This video
explains how sepsis induced by an overload of blood pathogens can be
treated with the
Wyss Institute’s improved pathogen-extracting, spleen-mimicking device.
Blood is flown
through a cartridge filled with hollow fibers that are coated with a
genetically
engineered blood
protein inspired by a naturally occurring human molecule called
Mannose Binding
Lectin (MBL). MBL is activating our innate immune system when
bound to toxic
invaders, marking them for capture by immune cells in the spleen.
Credit: Wyss
Institute at Harvard University
The Institute's blood-cleansing device, enabled by a
genetically engineered pathogen-capturing protein, has been simplified to
accelerate its clinical translation
(August 20, 2015) Last
year, a Wyss Institute team of scientists described the development of a new
device to treat sepsis that works by mimicking our spleen. It cleanses
pathogens and toxins from blood circulating through a dialysis-like circuit.
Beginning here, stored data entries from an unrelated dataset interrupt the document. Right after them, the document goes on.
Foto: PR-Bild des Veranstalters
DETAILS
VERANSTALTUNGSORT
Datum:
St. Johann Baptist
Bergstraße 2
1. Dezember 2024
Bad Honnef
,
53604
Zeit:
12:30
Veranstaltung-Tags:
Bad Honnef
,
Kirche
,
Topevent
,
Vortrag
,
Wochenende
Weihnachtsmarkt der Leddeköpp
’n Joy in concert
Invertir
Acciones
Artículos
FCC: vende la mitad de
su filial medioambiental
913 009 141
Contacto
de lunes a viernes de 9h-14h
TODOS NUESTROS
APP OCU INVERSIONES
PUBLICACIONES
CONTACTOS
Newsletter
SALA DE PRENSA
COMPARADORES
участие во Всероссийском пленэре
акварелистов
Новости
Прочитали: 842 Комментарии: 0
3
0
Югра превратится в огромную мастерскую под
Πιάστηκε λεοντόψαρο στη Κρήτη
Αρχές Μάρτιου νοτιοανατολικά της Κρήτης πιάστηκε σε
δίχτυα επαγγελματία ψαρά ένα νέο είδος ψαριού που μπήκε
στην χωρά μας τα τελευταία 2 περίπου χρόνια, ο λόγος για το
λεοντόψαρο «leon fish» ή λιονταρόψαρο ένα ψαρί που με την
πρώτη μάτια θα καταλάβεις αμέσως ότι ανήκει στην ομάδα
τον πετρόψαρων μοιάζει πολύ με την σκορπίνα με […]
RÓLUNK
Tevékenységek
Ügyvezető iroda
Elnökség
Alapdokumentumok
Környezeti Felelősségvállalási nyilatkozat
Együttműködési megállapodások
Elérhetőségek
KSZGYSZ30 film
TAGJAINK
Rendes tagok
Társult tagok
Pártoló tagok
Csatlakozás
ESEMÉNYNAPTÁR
Now, the Wyss Institute team has developed an improved device that synergizes
with conventional antibiotic therapies and that has been streamlined to better
position it for near-term translation to the clinic. The improved design is
described in the October volume 67 of Biomaterials.
Sepsis is a common and frequently fatal medical complication
that can occur when a person's body attempts to fight off serious infection.
Resulting widespread inflammation can cause organs to shut down, blood pressure
to drop, and the heart to weaken. This can lead to septic shock, and more than
30 percent of septic patients in the United States eventually die. In most
cases, the pathogen responsible for triggering the septic condition is never
pinpointed, so clinicians blindly prescribe an antibiotic course in a blanket
attempt to stave off infectious bacteria and halt the body's dangerous
inflammatory response.
But sepsis can be caused by a wide-ranging variety of
pathogens that are not susceptible to antibiotics, including viruses, fungi and
parasites. What's more, even when antibiotics are effective at killing invading
bacteria, the dead pathogens fragment and release toxins into the patient's
bloodstream.
The
blood-cleansing device connected to a dialysis-like circuit is harboring
a dense pack of
parallel running hollow fibers whose inner surfaces are covered
with the Wyss
Institute’s genetically engineered Mannose-binding lectin (MBL) protein,
called FcMBL. When
septic blood is streamed through the device, FcMBL effectively
extracts viruses,
fungi and parasites as well as toxins and dead pathogen fragments
released into the
bloodstream by antibiotic killing. Credit: Wyss Institute at Harvard University
"The inflammatory cascade that leads to sepsis is
triggered by pathogens, and specifically by the toxins they release," said
Wyss Institute Founding Director Donald Ingber, M.D., Ph.D., who leads the Wyss
team developing the device and is the Judah Folkman Professor of Vascular
Biology at Boston Children's Hospital and Harvard Medical School and Professor
of Bioengineering at the Harvard John A. Paulson School of Engineering and
Applied Science. "Thus, the most effective strategy is to treat with the
best antibiotics you can muster, while also removing the toxins and remaining
pathogens from the patient's blood as quickly as possible."
The Wyss team's blood-cleansing approach can be administered
quickly, even without identifying the infectious agent. This is because it uses
the Wyss Institute's proprietary pathogen-capturing agent, FcMBL, that binds
all types of live and dead infectious microbes, including bacteria, fungi,
viruses, as well as toxins they release. FcMBL is a genetically engineered
blood protein inspired by a naturally-occurring human molecule called Mannose
Binding Lectin (MBL), which is found in the innate immune system and binds to
toxic invaders, marking them for capture by immune cells in the spleen.